USPS Luncurkan Prangko Burung Bangau Origami, Simbol Perdamaian dari Hiroshima
Baca dalam 60 detik
- Layanan Pos Amerika Serikat (USPS) menerbitkan prangko bertema perdamaian dengan gambar burung bangau origami, terinspirasi dari kisah Sadako Sasaki.
- Prangko bernilai 78 sen AS ini diluncurkan bertepatan dengan pameran perangko internasional Boston World Exposition 2026.
- Langkah ini diharapkan memperkuat diplomasi budaya dan pesan perdamaian global, relevan bagi Indonesia sebagai negara yang aktif dalam gerakan anti-nuklir.

Layanan Pos Amerika Serikat (USPS) resmi mengedarkan prangko baru bertajuk "International Peace Stamp" pada 27 Mei lalu, menampilkan burung bangau kertas (origami) yang menjadi simbol perdamaian universal. Prangko ini bukan sekadar alat pengiriman surat, melainkan medium pesan moral yang lahir dari kisah pilu seorang anak korban bom atom Hiroshima.
Prangko dengan nilai nominal 78 sen AS (sekitar 124 yen atau Rp13.000) ini dapat digunakan untuk mengirim surat atau kartu pos di dalam negeri AS. Peluncurannya sengaja dijadwalkan bertepatan dengan Boston World Exposition 2026, sebuah pameran perangko internasional yang tengah berlangsung. Dalam pernyataan resminya, USPS menekankan bahwa burung bangau telah menjadi simbol yang melampaui batas bahasa, agama, dan kebangsaan.
Desain prangko memperlihatkan seekor bangau putih yang sedang mengembangkan sayap, siap terbang di atas latar biru. USPS menyebut bahwa selembar kertas datar dan biasa dapat berubah menjadi sesuatu yang tampak hidup—sebuah metafora tentang kemampuan manusia memilih kreasi daripada kehancuran, koneksi daripada perpecahan, dan harapan daripada keputusasaan. Pernyataan ini menggema kuat di tengah meningkatnya ketegangan geopolitik global.

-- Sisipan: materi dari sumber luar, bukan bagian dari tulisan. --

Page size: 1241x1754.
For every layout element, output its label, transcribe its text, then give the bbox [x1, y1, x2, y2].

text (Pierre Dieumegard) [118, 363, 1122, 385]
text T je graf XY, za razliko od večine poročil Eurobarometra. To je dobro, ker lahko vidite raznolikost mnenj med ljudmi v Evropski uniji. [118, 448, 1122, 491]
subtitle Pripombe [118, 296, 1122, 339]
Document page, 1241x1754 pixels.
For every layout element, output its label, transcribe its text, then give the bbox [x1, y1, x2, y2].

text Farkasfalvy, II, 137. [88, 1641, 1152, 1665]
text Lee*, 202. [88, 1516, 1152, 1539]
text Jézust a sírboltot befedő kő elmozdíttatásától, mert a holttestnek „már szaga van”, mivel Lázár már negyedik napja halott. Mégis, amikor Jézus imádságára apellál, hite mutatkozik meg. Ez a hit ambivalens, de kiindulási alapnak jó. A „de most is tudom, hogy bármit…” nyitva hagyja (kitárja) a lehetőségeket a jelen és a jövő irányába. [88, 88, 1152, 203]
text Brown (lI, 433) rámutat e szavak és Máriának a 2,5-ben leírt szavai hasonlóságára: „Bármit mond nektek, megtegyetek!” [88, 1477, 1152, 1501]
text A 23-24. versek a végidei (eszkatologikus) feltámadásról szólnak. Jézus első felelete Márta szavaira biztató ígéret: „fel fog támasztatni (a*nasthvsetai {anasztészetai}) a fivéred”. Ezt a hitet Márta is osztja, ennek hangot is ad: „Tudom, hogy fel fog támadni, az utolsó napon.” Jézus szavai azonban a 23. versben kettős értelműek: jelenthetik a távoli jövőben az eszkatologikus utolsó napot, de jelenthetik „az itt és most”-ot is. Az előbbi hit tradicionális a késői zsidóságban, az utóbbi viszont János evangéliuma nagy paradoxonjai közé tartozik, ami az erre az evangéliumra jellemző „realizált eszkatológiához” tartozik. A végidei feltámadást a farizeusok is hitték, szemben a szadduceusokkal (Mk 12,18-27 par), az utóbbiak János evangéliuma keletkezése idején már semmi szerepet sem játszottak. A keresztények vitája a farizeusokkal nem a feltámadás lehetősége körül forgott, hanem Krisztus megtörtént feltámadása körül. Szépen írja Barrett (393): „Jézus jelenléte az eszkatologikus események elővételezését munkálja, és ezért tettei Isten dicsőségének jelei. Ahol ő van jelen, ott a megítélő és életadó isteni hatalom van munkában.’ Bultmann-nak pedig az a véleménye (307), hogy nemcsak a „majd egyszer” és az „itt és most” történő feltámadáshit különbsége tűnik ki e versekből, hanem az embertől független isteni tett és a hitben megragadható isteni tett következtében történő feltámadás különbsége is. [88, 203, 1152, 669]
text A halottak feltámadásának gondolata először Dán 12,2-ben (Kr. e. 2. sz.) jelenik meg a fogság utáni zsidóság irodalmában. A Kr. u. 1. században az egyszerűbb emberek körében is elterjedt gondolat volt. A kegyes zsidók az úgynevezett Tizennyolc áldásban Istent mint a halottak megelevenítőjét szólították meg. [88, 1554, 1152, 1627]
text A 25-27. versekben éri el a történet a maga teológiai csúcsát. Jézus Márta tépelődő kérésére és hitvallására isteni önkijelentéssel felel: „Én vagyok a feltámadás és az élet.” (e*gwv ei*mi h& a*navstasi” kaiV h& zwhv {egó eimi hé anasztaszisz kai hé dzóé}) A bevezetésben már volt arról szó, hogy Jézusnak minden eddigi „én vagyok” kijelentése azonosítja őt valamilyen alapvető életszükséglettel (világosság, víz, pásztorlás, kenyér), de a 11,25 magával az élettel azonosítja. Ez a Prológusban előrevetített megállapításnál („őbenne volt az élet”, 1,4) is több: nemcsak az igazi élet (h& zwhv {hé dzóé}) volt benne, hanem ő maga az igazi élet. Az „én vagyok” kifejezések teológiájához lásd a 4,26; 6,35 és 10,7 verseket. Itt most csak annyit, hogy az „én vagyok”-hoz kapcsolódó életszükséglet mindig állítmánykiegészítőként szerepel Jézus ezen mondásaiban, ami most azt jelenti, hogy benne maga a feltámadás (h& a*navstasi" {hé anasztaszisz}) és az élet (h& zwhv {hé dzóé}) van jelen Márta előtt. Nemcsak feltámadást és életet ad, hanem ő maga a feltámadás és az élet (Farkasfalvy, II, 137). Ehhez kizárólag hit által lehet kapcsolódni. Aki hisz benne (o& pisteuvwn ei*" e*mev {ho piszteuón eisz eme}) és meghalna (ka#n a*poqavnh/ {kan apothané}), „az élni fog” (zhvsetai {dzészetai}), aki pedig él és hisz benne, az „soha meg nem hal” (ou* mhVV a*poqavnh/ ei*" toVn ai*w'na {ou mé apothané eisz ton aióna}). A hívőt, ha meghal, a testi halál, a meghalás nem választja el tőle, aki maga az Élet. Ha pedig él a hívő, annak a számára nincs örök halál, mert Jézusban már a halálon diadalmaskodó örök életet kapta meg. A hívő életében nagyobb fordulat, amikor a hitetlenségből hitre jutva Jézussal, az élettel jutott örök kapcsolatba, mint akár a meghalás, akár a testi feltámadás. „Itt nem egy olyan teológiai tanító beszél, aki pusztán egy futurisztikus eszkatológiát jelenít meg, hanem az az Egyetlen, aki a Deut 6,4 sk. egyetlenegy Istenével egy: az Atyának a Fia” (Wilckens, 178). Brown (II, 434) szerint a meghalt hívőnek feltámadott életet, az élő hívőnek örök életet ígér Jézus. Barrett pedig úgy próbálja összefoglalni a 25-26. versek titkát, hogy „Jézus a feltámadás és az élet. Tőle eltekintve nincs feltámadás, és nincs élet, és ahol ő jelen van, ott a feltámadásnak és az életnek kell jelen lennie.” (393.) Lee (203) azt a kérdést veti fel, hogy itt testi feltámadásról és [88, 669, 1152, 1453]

Kisah di balik simbol ini bermula dari Sadako Sasaki, seorang gadis Jepang yang terpapar radiasi bom atom Hiroshima pada 1945. Ia terus melipat burung bangau kertas selama dirawat di rumah sakit hingga wafat di usia 12 tahun. Gerakan melipat origami crane sebagai doa perdamaian kemudian menyebar ke seluruh dunia, termasuk ke Indonesia. Di Tanah Air, tradisi ini kerap diadopsi dalam kegiatan kemanusiaan dan peringatan Hari Perdamaian Internasional.
Bagi Indonesia, peluncuran prangko ini memiliki resonansi tersendiri. Sebagai negara yang pernah mengalami konflik dan aktif dalam gerakan anti-nuklir, pesan perdamaian yang diusung prangko ini sejalan dengan semangat diplomasi budaya Indonesia. Beberapa komunitas origami di Jakarta dan Yogyakarta bahkan rutin mengadakan aksi melipat seribu bangau kertas untuk korban bencana. Prangko ini bisa menjadi pengingat bahwa perdamaian dimulai dari tindakan kecil yang bermakna.
Ke depan, prangko ini berpotensi menjadi benda koleksi yang bernilai edukatif. Pertanyaannya, mampukah simbol sederhana ini mendorong aksi nyata perdamaian di tengah konflik bersenjata yang masih terjadi di berbagai belahan dunia?